┏━━
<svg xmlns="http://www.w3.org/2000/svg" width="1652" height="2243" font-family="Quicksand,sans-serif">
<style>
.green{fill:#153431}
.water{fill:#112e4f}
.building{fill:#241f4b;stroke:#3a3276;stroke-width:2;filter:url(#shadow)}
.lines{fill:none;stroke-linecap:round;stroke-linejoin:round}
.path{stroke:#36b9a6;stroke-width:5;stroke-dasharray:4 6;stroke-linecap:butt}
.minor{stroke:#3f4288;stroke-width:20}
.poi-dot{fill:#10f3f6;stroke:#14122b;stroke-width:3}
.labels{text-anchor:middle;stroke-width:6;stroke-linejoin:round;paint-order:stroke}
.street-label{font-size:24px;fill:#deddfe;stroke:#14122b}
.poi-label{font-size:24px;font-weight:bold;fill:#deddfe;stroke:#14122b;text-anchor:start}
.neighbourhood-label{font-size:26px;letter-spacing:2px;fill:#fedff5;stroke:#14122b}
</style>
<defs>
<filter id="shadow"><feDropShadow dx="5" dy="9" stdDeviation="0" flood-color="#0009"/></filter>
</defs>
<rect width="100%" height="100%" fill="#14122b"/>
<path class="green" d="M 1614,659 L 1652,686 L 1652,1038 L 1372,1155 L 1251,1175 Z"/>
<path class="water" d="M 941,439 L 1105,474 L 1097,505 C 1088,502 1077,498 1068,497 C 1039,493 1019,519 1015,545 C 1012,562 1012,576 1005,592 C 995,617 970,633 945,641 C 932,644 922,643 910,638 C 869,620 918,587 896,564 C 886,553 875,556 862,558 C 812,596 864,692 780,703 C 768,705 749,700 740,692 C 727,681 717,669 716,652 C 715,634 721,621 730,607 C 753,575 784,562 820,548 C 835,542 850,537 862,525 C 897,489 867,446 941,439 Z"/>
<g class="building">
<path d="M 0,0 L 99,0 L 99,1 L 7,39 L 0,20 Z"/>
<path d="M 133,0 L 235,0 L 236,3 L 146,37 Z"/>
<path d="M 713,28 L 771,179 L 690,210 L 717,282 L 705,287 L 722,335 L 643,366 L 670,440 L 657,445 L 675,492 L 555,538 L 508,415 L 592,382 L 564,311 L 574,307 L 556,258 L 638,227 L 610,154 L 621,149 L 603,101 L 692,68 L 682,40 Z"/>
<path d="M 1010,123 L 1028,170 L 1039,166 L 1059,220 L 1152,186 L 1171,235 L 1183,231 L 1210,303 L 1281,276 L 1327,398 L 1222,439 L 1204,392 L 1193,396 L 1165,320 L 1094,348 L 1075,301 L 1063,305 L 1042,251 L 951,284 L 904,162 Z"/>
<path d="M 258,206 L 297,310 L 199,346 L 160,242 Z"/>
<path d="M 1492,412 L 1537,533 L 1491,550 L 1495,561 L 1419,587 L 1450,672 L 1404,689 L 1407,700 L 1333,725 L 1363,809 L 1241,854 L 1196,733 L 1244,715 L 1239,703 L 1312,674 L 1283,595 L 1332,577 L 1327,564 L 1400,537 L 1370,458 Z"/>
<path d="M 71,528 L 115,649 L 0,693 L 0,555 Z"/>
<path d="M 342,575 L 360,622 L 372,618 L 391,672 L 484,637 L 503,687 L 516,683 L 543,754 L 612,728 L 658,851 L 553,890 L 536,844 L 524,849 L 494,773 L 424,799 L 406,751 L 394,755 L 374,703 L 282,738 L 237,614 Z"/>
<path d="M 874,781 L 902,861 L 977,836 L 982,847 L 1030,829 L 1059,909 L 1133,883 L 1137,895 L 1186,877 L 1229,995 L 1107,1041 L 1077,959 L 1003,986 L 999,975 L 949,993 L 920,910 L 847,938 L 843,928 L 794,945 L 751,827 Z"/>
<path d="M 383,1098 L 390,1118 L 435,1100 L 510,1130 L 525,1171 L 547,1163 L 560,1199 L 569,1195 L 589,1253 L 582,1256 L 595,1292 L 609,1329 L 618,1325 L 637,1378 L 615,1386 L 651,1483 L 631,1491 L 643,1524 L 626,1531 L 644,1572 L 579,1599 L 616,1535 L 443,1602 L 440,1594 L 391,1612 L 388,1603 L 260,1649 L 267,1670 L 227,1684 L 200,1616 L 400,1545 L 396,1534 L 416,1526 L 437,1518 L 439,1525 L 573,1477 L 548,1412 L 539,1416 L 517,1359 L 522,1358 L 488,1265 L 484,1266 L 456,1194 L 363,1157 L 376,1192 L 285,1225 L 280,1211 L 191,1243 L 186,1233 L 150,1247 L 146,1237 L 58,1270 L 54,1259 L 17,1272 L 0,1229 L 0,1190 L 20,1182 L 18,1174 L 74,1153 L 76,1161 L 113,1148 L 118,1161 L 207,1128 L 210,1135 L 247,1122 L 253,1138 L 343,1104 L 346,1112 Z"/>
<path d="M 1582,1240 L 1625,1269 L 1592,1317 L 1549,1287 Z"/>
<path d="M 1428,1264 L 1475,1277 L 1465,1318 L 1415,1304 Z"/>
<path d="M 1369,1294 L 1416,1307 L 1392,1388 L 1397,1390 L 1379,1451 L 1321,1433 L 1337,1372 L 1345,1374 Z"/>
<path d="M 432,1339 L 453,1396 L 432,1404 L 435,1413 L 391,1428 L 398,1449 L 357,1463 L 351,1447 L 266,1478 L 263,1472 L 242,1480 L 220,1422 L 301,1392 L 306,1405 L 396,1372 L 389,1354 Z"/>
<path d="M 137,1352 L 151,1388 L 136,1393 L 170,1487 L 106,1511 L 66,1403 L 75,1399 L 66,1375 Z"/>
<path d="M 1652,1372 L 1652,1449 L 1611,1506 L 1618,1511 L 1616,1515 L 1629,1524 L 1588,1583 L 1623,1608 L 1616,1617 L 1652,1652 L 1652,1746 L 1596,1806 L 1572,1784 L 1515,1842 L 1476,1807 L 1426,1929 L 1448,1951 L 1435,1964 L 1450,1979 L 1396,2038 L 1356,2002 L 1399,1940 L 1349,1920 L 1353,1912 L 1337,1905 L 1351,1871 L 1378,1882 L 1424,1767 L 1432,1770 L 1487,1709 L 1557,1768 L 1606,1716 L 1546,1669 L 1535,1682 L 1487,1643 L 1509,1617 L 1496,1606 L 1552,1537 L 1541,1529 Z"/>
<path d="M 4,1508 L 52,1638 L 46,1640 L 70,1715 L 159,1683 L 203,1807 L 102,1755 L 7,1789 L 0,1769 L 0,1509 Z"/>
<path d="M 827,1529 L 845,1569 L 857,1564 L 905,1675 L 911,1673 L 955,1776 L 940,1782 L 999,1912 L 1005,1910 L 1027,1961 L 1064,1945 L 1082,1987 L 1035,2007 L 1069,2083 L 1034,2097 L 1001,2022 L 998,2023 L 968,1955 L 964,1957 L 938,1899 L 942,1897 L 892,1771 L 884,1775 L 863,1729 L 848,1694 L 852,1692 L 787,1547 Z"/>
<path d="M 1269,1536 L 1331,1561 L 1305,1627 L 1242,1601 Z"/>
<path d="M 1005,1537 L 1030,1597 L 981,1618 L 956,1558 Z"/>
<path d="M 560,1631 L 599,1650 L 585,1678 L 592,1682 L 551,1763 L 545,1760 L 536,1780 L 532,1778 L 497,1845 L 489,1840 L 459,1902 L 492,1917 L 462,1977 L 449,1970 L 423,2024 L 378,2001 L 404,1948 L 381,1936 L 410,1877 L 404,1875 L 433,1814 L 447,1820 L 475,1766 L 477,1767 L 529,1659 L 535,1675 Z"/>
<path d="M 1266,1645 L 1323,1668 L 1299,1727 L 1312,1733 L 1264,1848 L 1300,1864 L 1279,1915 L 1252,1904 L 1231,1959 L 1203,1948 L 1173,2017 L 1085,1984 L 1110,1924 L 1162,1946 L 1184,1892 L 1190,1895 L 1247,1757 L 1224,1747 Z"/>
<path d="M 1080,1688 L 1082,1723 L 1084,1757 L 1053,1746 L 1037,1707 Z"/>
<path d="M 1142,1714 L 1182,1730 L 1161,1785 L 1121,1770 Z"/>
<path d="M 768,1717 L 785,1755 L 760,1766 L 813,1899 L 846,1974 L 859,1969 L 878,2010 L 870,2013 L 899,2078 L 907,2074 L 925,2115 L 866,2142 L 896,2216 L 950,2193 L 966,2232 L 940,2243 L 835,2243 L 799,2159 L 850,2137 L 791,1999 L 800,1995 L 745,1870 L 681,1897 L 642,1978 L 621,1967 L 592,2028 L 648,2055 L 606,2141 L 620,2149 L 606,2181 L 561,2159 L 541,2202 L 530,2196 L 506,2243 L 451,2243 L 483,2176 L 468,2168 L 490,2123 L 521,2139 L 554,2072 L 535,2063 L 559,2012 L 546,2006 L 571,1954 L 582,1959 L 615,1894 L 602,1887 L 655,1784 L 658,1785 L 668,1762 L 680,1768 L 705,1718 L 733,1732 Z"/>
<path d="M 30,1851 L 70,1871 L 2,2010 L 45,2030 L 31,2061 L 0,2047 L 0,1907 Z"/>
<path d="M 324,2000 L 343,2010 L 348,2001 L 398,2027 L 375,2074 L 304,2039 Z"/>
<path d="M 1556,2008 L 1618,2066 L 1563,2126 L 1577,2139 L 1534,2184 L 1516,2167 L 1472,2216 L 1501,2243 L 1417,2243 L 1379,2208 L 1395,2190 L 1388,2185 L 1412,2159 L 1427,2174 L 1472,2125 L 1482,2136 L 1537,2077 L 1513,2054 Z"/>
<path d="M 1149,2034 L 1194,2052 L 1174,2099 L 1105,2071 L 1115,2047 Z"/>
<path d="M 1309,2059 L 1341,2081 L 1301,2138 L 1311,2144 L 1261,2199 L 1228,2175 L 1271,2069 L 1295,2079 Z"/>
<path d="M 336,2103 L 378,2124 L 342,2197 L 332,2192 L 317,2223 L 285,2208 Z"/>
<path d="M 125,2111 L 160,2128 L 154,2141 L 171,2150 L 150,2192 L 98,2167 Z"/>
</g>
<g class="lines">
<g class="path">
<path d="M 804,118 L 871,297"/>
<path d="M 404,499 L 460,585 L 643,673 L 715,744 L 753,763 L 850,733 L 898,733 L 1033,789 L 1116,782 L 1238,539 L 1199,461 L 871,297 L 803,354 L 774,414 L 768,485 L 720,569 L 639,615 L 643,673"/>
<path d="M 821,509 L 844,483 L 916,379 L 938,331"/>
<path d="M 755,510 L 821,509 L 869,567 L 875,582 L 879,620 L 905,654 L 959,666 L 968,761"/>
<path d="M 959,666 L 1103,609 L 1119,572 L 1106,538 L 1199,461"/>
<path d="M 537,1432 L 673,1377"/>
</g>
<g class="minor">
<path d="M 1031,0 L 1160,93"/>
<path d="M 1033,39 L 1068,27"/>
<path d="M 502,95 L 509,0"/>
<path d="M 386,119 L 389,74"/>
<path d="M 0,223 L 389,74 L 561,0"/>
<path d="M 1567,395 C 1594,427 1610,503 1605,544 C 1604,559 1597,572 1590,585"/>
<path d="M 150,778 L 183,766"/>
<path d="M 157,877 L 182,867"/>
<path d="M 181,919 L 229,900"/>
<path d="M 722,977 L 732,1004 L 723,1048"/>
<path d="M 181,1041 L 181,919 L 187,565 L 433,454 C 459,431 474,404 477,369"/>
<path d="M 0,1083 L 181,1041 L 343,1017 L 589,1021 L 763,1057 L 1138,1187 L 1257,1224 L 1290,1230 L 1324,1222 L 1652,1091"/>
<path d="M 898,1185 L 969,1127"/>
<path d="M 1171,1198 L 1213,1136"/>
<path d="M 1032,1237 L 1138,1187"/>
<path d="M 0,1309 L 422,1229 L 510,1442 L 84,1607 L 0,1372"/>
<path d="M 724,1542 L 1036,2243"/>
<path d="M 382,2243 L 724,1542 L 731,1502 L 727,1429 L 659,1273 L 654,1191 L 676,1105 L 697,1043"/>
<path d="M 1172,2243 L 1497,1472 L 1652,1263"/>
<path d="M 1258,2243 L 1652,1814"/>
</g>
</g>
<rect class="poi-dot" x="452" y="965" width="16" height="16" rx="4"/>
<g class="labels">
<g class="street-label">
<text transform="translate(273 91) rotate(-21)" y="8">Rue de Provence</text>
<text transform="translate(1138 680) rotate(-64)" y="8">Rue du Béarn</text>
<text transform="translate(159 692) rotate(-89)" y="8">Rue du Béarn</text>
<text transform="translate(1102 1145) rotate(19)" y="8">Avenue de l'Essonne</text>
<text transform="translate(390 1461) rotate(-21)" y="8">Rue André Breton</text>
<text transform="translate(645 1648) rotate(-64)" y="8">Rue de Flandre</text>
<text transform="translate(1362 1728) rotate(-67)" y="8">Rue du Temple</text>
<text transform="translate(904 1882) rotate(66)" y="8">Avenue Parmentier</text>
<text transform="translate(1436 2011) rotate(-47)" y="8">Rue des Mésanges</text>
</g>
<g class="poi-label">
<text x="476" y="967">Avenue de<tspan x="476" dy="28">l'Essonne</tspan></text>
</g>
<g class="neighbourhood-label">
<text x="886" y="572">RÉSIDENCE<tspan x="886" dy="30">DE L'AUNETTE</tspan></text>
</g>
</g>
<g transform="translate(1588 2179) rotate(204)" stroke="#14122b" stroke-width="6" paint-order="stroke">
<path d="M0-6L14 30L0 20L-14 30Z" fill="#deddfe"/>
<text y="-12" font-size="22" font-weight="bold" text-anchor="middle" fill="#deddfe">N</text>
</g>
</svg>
┗━━
For the string "round", return every line of the data where it appears.

### YOUR SOLUTION:
.lines{fill:none;stroke-linecap:round;stroke-linejoin:round}
.labels{text-anchor:middle;stroke-width:6;stroke-linejoin:round;paint-order:stroke}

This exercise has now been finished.